Text for analysis:
+---+

That's an actual tweet from the Rev. E.W. Jackson, the Republican nominee for lieutenant governor of Virginia.

Jackson, a social-conservative activist with no record of electoral success, was nominated on the first ballot at the state GOP's convention on Saturday and almost immediately triggered an acute case of heartburn among the party's establishment due to his far-right views on gay rights and abortion. (Among other things, he favors the reinstatement of Don't Ask, Don't Tell, and said the Democratic party's platform was in line with the Antichrist.) Jackson is, as Daily Kos Elections' David Nir puts it, "an oppo researcher's mescaline-fueled fantasy bender riding on pegasus-back."

And we're only starting to scratch the surface. A quick survey of Jackson's now dormant Twitter feed, @ewjsr (he now tweets at @Jackson4VA) shows that he is been remarkably consistent in his attacks on the gays, Muslims, and communists he believes are destroying the country from within.

+---+

Extracted records:
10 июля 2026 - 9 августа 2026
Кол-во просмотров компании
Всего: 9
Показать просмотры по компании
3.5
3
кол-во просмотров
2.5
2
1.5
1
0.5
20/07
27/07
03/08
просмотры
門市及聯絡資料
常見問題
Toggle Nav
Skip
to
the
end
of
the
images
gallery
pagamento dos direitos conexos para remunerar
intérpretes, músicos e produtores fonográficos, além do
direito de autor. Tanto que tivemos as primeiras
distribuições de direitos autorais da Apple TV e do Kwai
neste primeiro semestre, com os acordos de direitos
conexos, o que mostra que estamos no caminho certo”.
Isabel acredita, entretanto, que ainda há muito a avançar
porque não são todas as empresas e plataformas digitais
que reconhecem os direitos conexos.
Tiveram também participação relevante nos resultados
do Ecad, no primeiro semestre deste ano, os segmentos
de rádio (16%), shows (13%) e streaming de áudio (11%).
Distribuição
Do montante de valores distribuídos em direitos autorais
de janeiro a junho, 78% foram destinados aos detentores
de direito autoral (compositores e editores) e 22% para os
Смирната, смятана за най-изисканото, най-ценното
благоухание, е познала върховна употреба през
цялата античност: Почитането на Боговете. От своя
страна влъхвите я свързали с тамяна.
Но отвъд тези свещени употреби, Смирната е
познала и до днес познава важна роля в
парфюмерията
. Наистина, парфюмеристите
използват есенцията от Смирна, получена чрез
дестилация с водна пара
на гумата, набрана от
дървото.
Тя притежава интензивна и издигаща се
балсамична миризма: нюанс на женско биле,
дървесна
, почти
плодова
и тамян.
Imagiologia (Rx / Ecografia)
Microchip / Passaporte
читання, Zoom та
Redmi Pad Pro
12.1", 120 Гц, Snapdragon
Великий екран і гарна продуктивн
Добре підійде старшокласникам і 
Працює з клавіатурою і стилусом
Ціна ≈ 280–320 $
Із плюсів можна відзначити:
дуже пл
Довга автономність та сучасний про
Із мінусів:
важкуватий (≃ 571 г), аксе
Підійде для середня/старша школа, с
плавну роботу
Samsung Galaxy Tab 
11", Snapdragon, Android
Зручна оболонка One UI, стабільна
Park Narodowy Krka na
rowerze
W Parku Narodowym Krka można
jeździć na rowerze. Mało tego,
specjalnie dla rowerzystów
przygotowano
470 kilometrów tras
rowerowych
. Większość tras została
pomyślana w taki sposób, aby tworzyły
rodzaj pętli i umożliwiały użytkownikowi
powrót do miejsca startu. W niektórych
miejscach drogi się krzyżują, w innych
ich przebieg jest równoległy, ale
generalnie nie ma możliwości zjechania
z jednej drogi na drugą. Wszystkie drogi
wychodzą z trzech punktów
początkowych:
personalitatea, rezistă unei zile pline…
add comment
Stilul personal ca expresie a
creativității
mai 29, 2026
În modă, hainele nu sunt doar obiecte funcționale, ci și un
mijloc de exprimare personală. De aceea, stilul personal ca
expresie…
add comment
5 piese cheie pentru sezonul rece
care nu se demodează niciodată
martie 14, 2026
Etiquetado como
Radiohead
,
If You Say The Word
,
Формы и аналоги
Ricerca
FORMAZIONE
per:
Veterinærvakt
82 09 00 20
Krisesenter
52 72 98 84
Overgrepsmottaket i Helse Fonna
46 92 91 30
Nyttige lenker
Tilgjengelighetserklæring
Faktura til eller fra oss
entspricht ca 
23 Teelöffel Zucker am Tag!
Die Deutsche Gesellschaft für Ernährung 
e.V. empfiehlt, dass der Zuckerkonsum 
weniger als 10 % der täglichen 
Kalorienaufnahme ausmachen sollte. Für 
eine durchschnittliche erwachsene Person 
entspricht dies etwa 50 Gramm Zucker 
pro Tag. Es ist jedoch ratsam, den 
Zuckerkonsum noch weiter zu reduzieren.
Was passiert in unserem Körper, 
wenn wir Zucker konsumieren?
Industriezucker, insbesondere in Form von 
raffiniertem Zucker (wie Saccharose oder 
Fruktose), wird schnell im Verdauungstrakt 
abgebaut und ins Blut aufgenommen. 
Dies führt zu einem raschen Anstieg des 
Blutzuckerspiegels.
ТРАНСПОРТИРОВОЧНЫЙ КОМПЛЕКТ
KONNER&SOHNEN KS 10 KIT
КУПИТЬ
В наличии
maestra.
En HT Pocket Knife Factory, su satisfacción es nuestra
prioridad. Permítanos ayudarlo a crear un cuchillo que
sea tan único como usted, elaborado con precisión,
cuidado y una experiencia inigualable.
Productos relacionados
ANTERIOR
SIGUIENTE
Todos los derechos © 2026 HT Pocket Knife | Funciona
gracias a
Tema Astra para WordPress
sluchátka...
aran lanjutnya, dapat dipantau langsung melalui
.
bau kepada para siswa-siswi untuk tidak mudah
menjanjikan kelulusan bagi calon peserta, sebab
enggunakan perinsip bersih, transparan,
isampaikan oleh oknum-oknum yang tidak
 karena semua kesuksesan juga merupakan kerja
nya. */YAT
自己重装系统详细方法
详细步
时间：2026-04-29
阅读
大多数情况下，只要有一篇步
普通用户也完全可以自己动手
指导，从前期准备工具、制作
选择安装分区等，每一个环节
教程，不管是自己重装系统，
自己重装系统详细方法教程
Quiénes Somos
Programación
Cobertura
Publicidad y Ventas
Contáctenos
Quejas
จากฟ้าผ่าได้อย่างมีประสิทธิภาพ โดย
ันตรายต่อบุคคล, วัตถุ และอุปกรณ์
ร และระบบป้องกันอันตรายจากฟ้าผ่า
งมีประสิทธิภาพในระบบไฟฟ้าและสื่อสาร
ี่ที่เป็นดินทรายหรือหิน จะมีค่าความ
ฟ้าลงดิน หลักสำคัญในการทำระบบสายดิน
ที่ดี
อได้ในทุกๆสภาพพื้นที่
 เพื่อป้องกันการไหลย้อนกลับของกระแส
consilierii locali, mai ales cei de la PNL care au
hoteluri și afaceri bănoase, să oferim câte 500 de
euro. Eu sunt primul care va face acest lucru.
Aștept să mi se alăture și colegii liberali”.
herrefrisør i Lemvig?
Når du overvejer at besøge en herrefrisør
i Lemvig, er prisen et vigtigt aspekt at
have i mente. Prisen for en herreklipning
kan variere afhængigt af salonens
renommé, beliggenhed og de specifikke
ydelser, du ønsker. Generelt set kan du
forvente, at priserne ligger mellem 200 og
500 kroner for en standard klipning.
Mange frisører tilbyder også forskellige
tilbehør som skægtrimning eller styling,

+---+

Task set:
**a)** According to the passage about E.W. Jackson, on which ballot was he nominated at the state GOP's convention?
**b)** Repeat the passage about E.W. Jackson from "Jackson, a social-conservative" up to and including "country from within.".
**c)** Carry on the passage about E.W. Jackson from the point where it stops.

Answers to the exercise:
**a)** He was nominated on the first ballot.

**b)**
Jackson, a social-conservative activist with no record of electoral success, was nominated on the first ballot at the state GOP's convention on Saturday and almost immediately triggered an acute case of heartburn among the party's establishment due to his far-right views on gay rights and abortion. (Among other things, he favors the reinstatement of Don't Ask, Don't Tell, and said the Democratic party's platform was in line with the Antichrist.) Jackson is, as Daily Kos Elections' David Nir puts it, "an oppo researcher's mescaline-fueled fantasy bender riding on pegasus-back."

And we're only starting to scratch the surface. A quick survey of Jackson's now dormant Twitter feed, @ewjsr (he now tweets at @Jackson4VA) shows that he is been remarkably consistent in his attacks on the gays, Muslims, and communists he believes are destroying the country from within.

**c)**
"The 'homosexual religion' is the most virulent anti-Christian bigotry & hatred I've ever seen," he tweeted in October of 2009. "They have threatened me, but not vice versa."

That was around the same time he concluded that "[t]he homosexual movement is a cancer attacking vital organs of faith, family & military - repositories of traditional values." After President Obama addressed the Human Rights Campaign, an LGBT rights group, Jackson groveled that the organization wanted to "homosexualize the country." After Family Research Council president Tony Perkins was disinvited from an event at Andrews Air Force Base, Jackson called the Obama administration "the Gestapo." When Rush Limbaugh invited Elton John to perform at his wedding, Jackson called it "utterly disappointing." He referred to Democrats as "Demoncrats."

Elsewhere, Jackson describes President Obama as the "first homosexual President," and endorses an argument by Frank Gaffney that Obama is also the "First Muslim President."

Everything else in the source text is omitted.